If it weren’t for my mom’s MyHeritage DNA test, we would not know this.

Of course, that’s in addition to knowing we’re more Mayan/Aztec and Spanish/Portuguese more than anything on my mom’s side.

But the story doesn’t end here, because now, my sister has ordered a DNA test. In a another month or so, we’ll learn if there are other parts of our DNA hiding in there somewhere.

And if you interested in taking a DNA test like my mom and I did, here’s the link to MyHeritage.

5 Reasons It Took Me 7 Years to Finally Decide to Take a DNA Test (through MyHeritage)

Back in 2010 when the TV show “Who Do You Think You Are?” premiered, I learned how it had become possible to take a simple DNA test and find out my ethnicity. What took me so long, though? If finding out my own ethnicity has always been important to me, why I wasn’t I one of the first people in line to take a DNA test.

These were the 5 obstacles I had to overcome, to get me to the point where I finally purchased my DNA test through MyHeritage.

1- The Perception of Difficult Access– Until I started seeing commercials for these tests a couple of years ago, I always assumed I had to drive hours to certain cities where these tests were conducted and pay at least $1,000. So I didn’t bother looking into it. Finally, a few years ago, I starting seeing commercials on YouTube, making me aware how I could just buy one off the Internet for $100; but I still didn’t immediately react.

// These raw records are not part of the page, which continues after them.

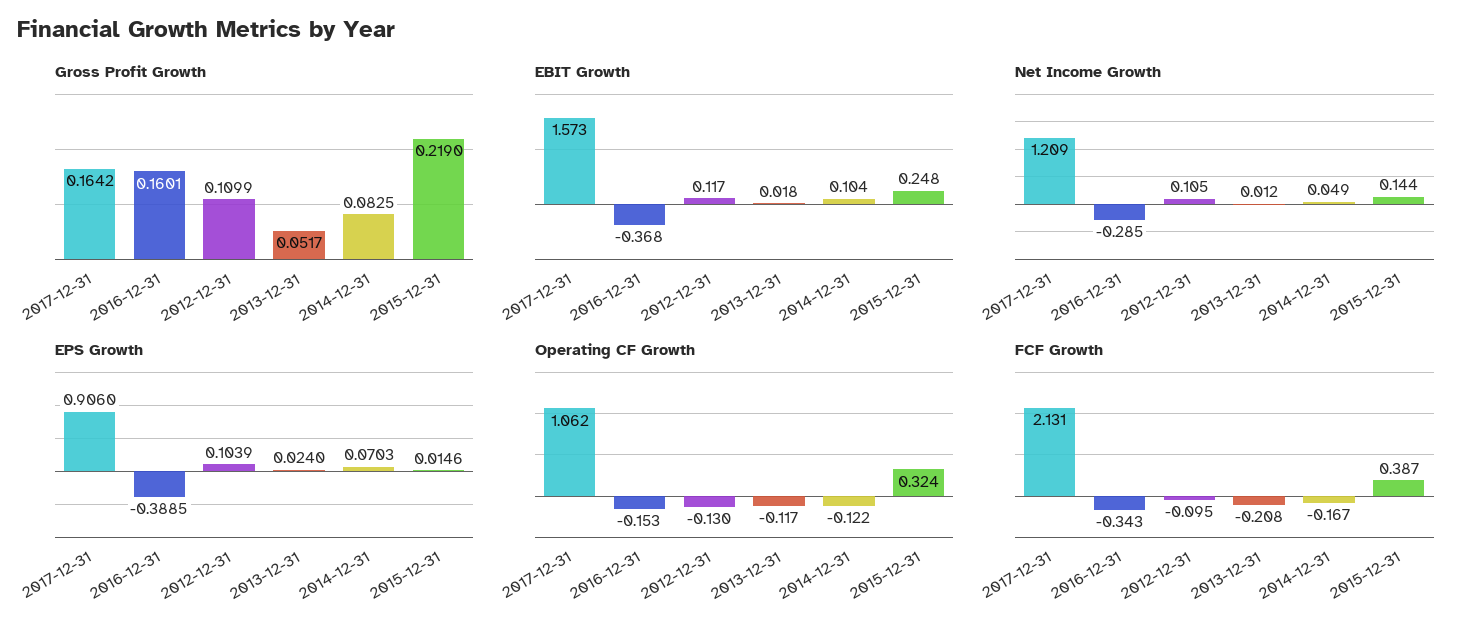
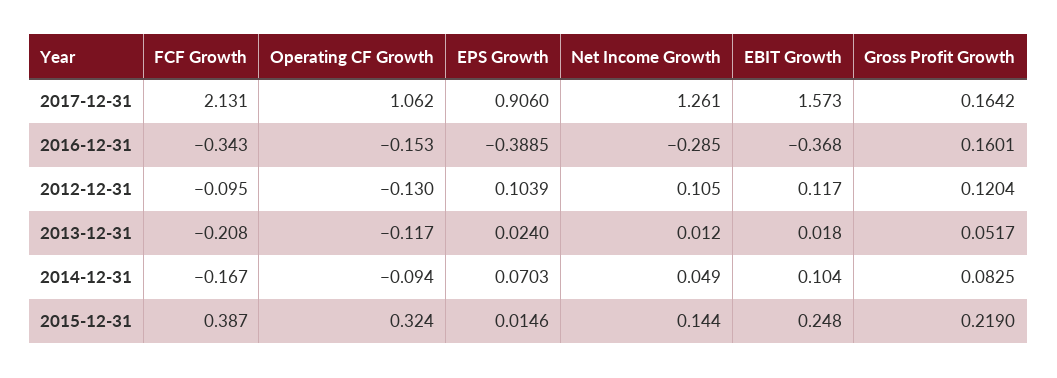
  {
    "Gross Profit Growth": {
      "2017-12-31": 0.1642,
      "2016-12-31": 0.1601,
-     "2012-12-31": 0.1099,
+     "2012-12-31": 0.1204,
      "2013-12-31": 0.0517,
      "2014-12-31": 0.0825,
      "2015-12-31": 0.219
    },
    "EBIT Growth": {
      "2017-12-31": 1.573,
      "2016-12-31": -0.368,
      "2012-12-31": 0.117,
      "2013-12-31": 0.018,
      "2014-12-31": 0.104,
      "2015-12-31": 0.248
    },
    "Net Income Growth": {
-     "2017-12-31": 1.209,
+     "2017-12-31": 1.261,
      "2016-12-31": -0.285,
      "2012-12-31": 0.105,
      "2013-12-31": 0.012,
      "2014-12-31": 0.049,
      "2015-12-31": 0.144
    },
    "EPS Growth": {
      "2017-12-31": 0.906,
      "2016-12-31": -0.3885,
      "2012-12-31": 0.1039,
      "2013-12-31": 0.024,
      "2014-12-31": 0.0703,
      "2015-12-31": 0.0146
    },
    "Operating CF Growth": {
      "2017-12-31": 1.062,
      "2016-12-31": -0.153,
      "2012-12-31": -0.13,
      "2013-12-31": -0.117,
-     "2014-12-31": -0.122,
+     "2014-12-31": -0.094,
      "2015-12-31": 0.324
    },
    "FCF Growth": {
      "2017-12-31": 2.131,
      "2016-12-31": -0.343,
      "2012-12-31": -0.095,
      "2013-12-31": -0.208,
      "2014-12-31": -0.167,
      "2015-12-31": 0.387
    }
  }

2- Having to Wait for Results– Perhaps the main reason is that in an age of instant gratification, I didn’t want to have to go through the process: Go to the website, pull out my wallet and type in my credit card info, wait a week for them to mail me the test, take the test, mail the test back, then wait a month for them to mail back the results.

3- Paying the Money for It– I didn’t want to have to part with 100 bucks of my own “blow money”. (This is a Dave Ramsey term, which means that my wife and I have a limited set amount of money we can spend on ourselves for things other than paying the bills.) It’s not that $100 was too high of a price point, but it’s just there were other things I wanted more. Somehow at age 36, I have apparently acquired all the toys I have always wanted. Or more importantly, MyHeritage was having a sale.

4- Needing Assurance of Specific Results– It was my assumption that if I bought my test from the “wrong company”, it wouldn’t be specific enough. But then I watched a commercial for MyHeritage in which an African-American took the test and learned he is 3% Finnish. After hearing MyHeritage’s test was that specific, not just simply telling him he was 3% Scandinavian or Northern European, I realized this test was legit.

5- Wanting Confirmation from an Actual User– My final step in choosing MyHeritage was when I sent a message to them on Twitter, asking them if the test could discover Jewish DNA. Not only was MyHeritage quick to respond from their Twitter account, but so was an apparently unaffiliated girl from Tel Aviv, Israel with the handle, @shaindlinger. She testified to me that the test confirmed she is Jewish; which therefore answered my question. So she was the final element in my decision to choose MyHeritage for my DNA test.